Problem: You’re winding down a long day and would like to enjoy a nightcap. But when you get to the liquor cabinet you are confronted with an alarming situation: All the liquor is gone. No bourbon, no scotch, no vodka, no gin, no cognac, no tequila. (Apparently you drank all those.) It’s too late to run to the store. All you have is a variety of sweet liqueurs. Yuck!

Solution: The Cointreau Martini. Two ounces of Cointreau, the juice of one lime, shaken with ice and strained. Mmmm. The tartness of the lime offsets the sweet orange flavor of the liqueur. Every bit as good as a Gin Rickey. Top off with seltzer and you could call it a Cointreau Rickey.

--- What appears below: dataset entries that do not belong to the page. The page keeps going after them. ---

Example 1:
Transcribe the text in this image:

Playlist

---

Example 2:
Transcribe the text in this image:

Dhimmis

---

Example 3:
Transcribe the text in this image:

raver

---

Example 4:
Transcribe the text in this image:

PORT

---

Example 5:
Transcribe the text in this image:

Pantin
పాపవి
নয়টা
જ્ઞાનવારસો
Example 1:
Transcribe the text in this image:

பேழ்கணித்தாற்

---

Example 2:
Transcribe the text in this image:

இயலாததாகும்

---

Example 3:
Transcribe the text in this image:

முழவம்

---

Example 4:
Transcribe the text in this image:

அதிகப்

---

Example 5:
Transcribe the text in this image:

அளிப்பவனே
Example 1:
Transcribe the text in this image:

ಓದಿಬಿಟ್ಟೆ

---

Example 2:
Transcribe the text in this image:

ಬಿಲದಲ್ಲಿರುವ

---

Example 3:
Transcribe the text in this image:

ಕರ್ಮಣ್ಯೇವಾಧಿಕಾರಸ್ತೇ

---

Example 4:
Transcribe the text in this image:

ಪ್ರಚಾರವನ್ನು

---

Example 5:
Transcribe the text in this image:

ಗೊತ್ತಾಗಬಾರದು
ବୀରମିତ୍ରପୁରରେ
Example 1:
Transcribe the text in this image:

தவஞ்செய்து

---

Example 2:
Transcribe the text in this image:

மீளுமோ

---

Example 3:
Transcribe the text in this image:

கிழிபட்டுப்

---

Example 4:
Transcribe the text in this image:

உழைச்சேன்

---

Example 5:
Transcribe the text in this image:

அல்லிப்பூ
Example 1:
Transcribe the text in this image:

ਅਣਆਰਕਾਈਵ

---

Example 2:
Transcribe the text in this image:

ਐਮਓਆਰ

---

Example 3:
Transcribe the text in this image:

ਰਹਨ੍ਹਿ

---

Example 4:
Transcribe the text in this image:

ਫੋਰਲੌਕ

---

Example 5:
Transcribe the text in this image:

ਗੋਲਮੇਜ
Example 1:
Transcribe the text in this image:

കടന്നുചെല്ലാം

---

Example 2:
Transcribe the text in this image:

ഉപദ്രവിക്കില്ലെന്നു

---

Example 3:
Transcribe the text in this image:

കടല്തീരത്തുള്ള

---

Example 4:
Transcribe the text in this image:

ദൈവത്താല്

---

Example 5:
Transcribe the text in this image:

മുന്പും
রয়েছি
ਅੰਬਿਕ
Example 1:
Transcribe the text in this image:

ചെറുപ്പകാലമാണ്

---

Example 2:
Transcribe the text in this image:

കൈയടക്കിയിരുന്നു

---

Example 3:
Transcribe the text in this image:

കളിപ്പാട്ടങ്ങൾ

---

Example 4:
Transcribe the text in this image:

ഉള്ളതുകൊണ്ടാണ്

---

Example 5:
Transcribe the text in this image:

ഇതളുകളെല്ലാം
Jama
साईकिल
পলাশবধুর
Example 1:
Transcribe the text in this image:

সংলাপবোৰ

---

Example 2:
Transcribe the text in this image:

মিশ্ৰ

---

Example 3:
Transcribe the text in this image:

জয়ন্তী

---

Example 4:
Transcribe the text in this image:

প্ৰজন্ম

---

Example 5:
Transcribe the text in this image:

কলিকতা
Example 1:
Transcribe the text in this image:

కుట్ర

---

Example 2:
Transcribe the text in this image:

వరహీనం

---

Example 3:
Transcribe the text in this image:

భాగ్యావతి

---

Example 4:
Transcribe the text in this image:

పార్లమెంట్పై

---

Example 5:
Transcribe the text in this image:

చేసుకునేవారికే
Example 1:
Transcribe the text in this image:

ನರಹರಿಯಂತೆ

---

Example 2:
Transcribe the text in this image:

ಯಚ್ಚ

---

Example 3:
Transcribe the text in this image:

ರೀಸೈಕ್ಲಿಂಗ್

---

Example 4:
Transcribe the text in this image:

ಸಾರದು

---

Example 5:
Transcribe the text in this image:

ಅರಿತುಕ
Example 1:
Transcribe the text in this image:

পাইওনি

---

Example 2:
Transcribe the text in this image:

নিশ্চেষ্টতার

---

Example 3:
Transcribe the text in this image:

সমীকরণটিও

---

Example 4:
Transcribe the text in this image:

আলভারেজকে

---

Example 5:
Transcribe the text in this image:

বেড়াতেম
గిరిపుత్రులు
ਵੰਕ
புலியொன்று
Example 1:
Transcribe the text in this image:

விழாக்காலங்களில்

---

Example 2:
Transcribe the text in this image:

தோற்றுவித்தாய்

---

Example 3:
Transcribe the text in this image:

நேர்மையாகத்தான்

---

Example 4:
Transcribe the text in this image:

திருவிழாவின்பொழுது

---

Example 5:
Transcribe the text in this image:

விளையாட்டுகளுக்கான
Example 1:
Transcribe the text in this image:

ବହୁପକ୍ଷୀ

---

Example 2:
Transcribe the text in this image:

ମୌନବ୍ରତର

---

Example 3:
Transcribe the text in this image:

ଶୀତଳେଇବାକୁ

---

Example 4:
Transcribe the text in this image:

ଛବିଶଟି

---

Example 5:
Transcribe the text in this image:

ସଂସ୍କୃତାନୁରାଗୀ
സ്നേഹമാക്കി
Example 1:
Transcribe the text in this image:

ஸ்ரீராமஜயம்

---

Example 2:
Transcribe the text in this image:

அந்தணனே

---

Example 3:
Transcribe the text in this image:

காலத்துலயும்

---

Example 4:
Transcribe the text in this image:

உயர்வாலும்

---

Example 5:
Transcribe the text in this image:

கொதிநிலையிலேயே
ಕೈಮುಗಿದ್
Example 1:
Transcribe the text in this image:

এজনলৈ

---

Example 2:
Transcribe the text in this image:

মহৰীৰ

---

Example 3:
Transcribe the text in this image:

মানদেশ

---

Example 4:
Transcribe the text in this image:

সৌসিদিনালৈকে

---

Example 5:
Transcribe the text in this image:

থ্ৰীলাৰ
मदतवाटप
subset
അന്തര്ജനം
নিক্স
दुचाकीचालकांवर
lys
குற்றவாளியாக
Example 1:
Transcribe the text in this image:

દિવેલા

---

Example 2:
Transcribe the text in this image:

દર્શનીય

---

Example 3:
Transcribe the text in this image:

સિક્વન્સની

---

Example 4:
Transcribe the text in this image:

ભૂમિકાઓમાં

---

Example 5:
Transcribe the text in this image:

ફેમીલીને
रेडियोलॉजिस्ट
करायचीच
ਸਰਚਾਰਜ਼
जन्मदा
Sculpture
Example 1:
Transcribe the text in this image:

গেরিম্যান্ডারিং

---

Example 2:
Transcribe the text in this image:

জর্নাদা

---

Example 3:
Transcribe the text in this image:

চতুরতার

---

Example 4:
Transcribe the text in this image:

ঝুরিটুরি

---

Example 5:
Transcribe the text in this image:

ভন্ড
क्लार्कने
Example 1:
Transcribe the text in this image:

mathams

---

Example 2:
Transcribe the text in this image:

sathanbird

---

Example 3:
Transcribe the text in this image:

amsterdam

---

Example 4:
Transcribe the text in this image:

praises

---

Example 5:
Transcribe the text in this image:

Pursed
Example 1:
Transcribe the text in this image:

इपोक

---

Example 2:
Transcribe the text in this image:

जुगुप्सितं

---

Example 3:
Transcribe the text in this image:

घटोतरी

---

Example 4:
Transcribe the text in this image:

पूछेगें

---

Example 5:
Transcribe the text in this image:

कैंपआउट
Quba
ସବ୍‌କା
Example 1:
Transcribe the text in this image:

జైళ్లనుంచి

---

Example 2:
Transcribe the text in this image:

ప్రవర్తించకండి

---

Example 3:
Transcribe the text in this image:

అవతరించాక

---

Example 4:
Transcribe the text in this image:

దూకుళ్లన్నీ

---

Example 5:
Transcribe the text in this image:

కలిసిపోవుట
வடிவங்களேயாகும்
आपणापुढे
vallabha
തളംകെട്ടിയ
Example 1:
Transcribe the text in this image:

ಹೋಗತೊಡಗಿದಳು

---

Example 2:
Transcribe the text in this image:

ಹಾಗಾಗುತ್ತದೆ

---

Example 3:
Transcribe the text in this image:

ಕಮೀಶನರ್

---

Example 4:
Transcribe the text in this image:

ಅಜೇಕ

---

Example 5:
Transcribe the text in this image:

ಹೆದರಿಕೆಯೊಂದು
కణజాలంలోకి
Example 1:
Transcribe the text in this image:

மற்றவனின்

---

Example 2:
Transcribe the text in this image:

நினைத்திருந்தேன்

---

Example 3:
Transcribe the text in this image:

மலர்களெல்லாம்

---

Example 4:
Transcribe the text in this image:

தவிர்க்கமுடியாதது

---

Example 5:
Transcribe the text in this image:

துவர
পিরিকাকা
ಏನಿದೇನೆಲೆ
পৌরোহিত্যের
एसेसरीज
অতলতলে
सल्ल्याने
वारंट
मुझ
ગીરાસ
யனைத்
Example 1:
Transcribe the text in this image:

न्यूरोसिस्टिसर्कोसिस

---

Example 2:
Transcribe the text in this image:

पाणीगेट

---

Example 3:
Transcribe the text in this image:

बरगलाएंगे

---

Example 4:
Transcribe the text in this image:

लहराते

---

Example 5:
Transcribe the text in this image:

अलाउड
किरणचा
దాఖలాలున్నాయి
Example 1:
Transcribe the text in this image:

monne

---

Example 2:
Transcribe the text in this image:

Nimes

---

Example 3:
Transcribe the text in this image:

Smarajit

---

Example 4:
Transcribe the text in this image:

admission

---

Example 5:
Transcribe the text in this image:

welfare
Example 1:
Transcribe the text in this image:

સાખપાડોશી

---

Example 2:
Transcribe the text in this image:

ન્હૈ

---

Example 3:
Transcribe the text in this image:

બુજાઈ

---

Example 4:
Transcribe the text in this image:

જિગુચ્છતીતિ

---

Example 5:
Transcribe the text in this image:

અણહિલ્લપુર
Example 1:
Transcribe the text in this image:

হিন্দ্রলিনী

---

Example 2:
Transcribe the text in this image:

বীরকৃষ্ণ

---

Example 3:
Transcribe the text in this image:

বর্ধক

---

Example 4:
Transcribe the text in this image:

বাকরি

This is very much a brand-specific cocktail. I suspect the reason it works so well is that Cointreau is about twice as potent as a typical triple sec liqueur. Now if they could only get their labor situation straight in Haiti.


It may seem ridiculous, but I gave up alcohol for Lent. Even though I’m not Christian, I find something ever-so-slightly appealing in the idea. I like to break my habits. It’s not just for the sake of my innate perversity; breaking habits is refreshing. Plus not drinking for forty days might even be healthy.

Yesterday was day number ten. Xy and I went out for a fine dinner at Tommy’s Cuisine, a relatively new restaurant which is located right underneath our old apartment in Julia Place. The host seated us and asked if we wanted anything to drink.

“Can they make a Sazerac?” I asked.

The host winked at me. “The best in the city.”

Totally habitual. It wasn’t until the drink arrived that I remembered I was on a sobriety binge. But I was too embarrassed to send it back, and too cheap to let it go to waste. So I drank it.

What the hell, I had two. They were good.

I don’t take the Lenten thing to seriously, but I wish I’d remembered. Ah well. Today, I’m back on the wagon.



Xy and I had dinner at Ralph’s on the Park. I think we just celebrated our 11th anniversary, albeit a couple or three weeks early.

A bottle of Gewürztraminer, Oysters Ralph, steamed mussels and fennel, roasted duckling, garlic chicken, pineapple crisp, theobroma, espresso… It literally brought tears to my eyes. It was that good.

(But remind me not to order the Ojen Cocktail again. Not a fan of the anise-flavored liqueurs. This particular potable is said to be a hangover cure, though, so I’ll keep it in mind for ROX #92.)